Russia summoned the American ambassador to Moscow, John J. Sullivan, to warn that “recent statements” by President Biden about President Vladimir V. Putin had put “Russian-American relations on the verge of breaking,” the Russian Foreign Ministry said. Last week, Biden called Putin a “murderous dictator” and a “pure thug.” 

Ukraine’s foreign ministry accused Russia of forcibly relocating thousands of children from the eastern Donbas region to Russia. Oleg Nikolenko, the ministry's spokesman, said in a statement that 2,389 children were taken from their parents on a single day, March 19. The claim could not be independently confirmed. 
Ukraine’s leader accuses Russia of hijacking a relief convoy.

Volunteers built a tent for humanitarian aid at Freedom Square in Kharkiv, Ukraine, on Friday.Credit...Oleksandr Lapshyn/Reuters


Fierce fighting was undermining the struggle to get people out of cities devastated by the war, while Ukrainian officials accused Russia of attacking civilians and relief efforts.

President Volodymyr Zelensky, addressing the nation overnight, said that a relief convoy headed to a city in northeastern Ukraine near Kharkiv had been hijacked by Russian forces and authorities had lost contact with six people in it, suggesting they had been detained.

“Five drivers and one doctor. We will release them,” he said. The claim could not be independently verified, but Russian soldiers have been targeting civilians.

“We will try again and again to deliver to our people what they need,” Mr. Zelensky said.

On Sunday, 7,295 people were evacuated through four humanitarian corridors in the east and south, he said. That includes some 4,000 residents of the embattled southern port city of Mariupol who made it to safety.

But hundreds of thousands remain trapped in Mariupol and Mr. Zelensky said the authorities would try once again on Monday to reach as many people there as they could.

Human Rights Watch on Monday called on Russian forces to ensure that civilians in Mariupol and other cities are not being denied access to their most basic needs.

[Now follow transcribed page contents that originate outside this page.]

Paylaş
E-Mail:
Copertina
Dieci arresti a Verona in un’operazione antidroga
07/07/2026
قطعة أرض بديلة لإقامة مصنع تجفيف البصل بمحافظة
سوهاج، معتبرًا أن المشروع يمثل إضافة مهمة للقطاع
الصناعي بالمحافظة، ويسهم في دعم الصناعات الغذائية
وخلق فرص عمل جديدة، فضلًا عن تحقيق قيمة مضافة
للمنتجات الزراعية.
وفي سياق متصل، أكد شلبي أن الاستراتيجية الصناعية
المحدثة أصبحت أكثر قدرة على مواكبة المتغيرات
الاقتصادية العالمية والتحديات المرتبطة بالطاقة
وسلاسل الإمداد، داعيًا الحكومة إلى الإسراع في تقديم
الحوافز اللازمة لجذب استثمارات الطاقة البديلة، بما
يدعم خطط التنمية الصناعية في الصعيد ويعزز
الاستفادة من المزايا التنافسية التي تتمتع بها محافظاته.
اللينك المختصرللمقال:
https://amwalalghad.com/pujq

“Mariupol residents have described a freezing hellscape riddled with dead bodies and destroyed buildings,” Belkis Wille, senior crisis and conflict researcher at Human Rights Watch, said in a statement. “And these are the lucky ones who were able to escape, leaving behind thousands who are cut off from the world in the besieged city.”

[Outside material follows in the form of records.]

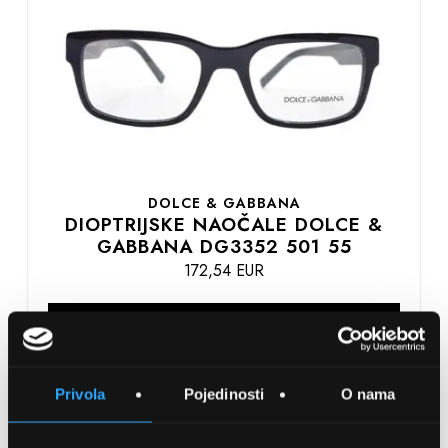
listu
želja
DOLCE & GABBANA
DIOPTRIJSKE NAOČALE DOLCE &
GABBANA DG3352 501 55
172,54 EUR
DODAJTE U KOŠARICU
Privola
Pojedinosti
O nama
Usporedite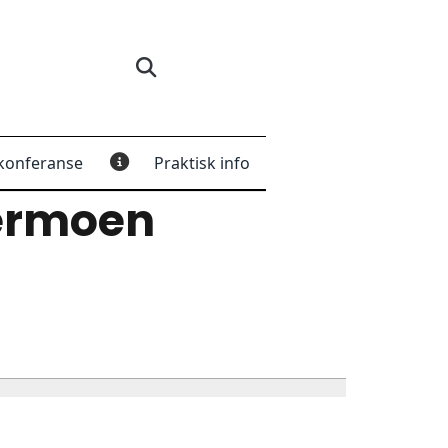
konferanse
Praktisk info
ermoen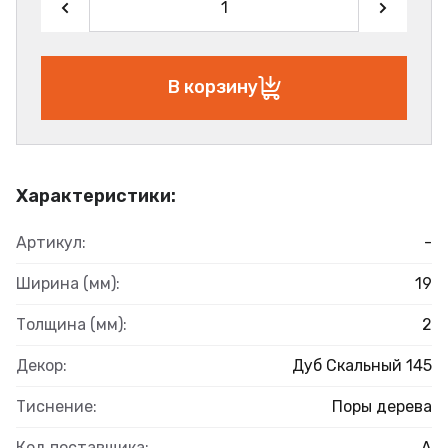
В корзину
Характеристики:
Артикул:
-
Ширина (мм):
19
Толщина (мм):
2
Декор:
Дуб Скальный 145
Тиснение:
Поры дерева
Код поставщика:
А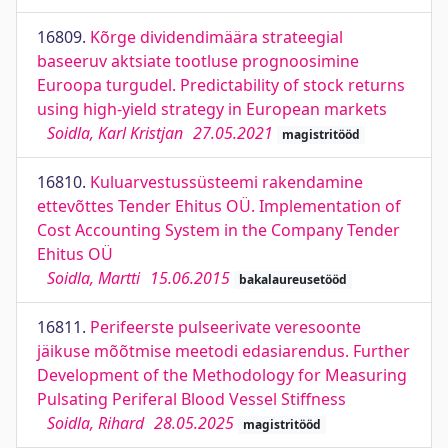
16809.
Kõrge dividendimäära strateegial
baseeruv aktsiate tootluse prognoosimine
Euroopa turgudel. Predictability of stock returns
using high-yield strategy in European markets
Soidla, Karl Kristjan
27.05.2021
magistritööd
16810.
Kuluarvestussüsteemi rakendamine
ettevõttes Tender Ehitus OÜ. Implementation of
Cost Accounting System in the Company Tender
Ehitus OÜ
Soidla, Martti
15.06.2015
bakalaureusetööd
16811.
Perifeerste pulseerivate veresoonte
jäikuse mõõtmise meetodi edasiarendus. Further
Development of the Methodology for Measuring
Pulsating Periferal Blood Vessel Stiffness
Soidla, Rihard
28.05.2025
magistritööd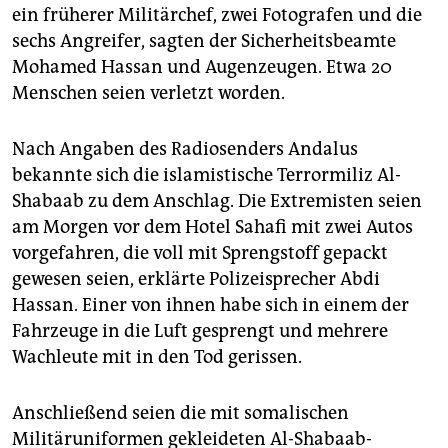
epaper login
ein früherer Militärchef, zwei Fotografen und die
sechs Angreifer, sagten der Sicherheitsbeamte
Mohamed Hassan und Augenzeugen. Etwa 20
Menschen seien verletzt worden.
Nach Angaben des Radiosenders Andalus
bekannte sich die islamistische Terrormiliz Al-
Shabaab zu dem Anschlag. Die Extremisten seien
am Morgen vor dem Hotel Sahafi mit zwei Autos
vorgefahren, die voll mit Sprengstoff gepackt
gewesen seien, erklärte Polizeisprecher Abdi
Hassan. Einer von ihnen habe sich in einem der
Fahrzeuge in die Luft gesprengt und mehrere
Wachleute mit in den Tod gerissen.
Anschließend seien die mit somalischen
Militäruniformen gekleideten Al-Shabaab-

Aid groups raised similar concerns about other parts of Ukraine, as well.

Birgitte Bischoff Ebbesen, the regional European director for the International Federation of Red Cross and Red Crescent Societies, said that vital supplies are needed “to avert an even greater humanitarian catastrophe” across the country.

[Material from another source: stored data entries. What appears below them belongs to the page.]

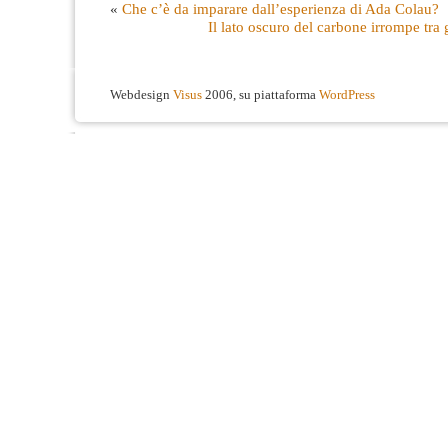
«
Che c’è da imparare dall’esperienza di Ada Colau?
Il lato oscuro del carbone irrompe tra g
Webdesign
Visus
2006, su piattaforma
WordPress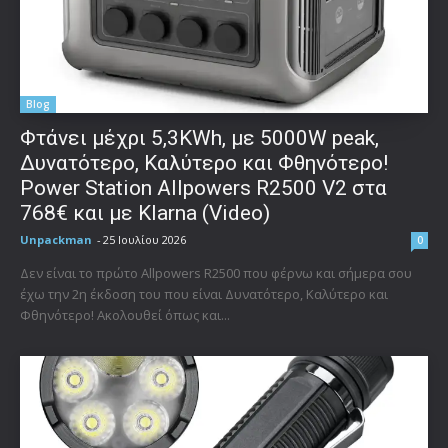
Blog
Φτάνει μέχρι 5,3KWh, με 5000W peak,
Δυνατότερο, Καλύτερο και Φθηνότερο!
Power Station Allpowers R2500 V2 στα
768€ και με Klarna (Video)
Unpackman
-
25 Ιουλίου 2026
0
Δεν είναι το πρώτο Allpowers R2500 που φέρνω και σήμερα σου
έχω την 2η έκδοση του που είναι Δυνατότερο, Καλύτερο και
Φθηνότερο! Ακολουθεί όπως και...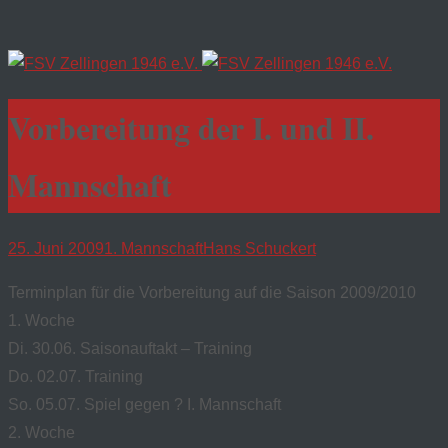
Vorbereitung der I. und II.
Mannschaft
25. Juni 2009
1. Mannschaft
Hans Schuckert
Terminplan für die Vorbereitung auf die Saison 2009/2010
1. Woche
Di. 30.06. Saisonauftakt – Training
Do. 02.07. Training
So. 05.07. Spiel gegen ? I. Mannschaft
2. Woche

Many of the people in most dire need were already vulnerable before the conflict.

“They face an even harsher situation as they are losing their homes and their livelihoods, being forced to seek shelter wherever they can, or fleeing their country in search of safety,” she said in a statement. 

A Russian missile strike reduces a Kyiv mall to smoldering ruins.

  KYIV, Ukraine — A Russian missile strike reduced a sprawling shopping mall in Kyiv to a smoldering ruin, one of the most powerful strikes to rock the center of the Ukrainian capital since the war began last month.

City officials said at least eight people were killed, though the toll was likely to rise from the explosion around midnight at the shopping mall, Retroville, in northern Kyiv. It was so powerful that it blew debris hundreds of yards in every direction, shook buildings, and flattened one part of the mall. It turned the parking lot into a sea of flames.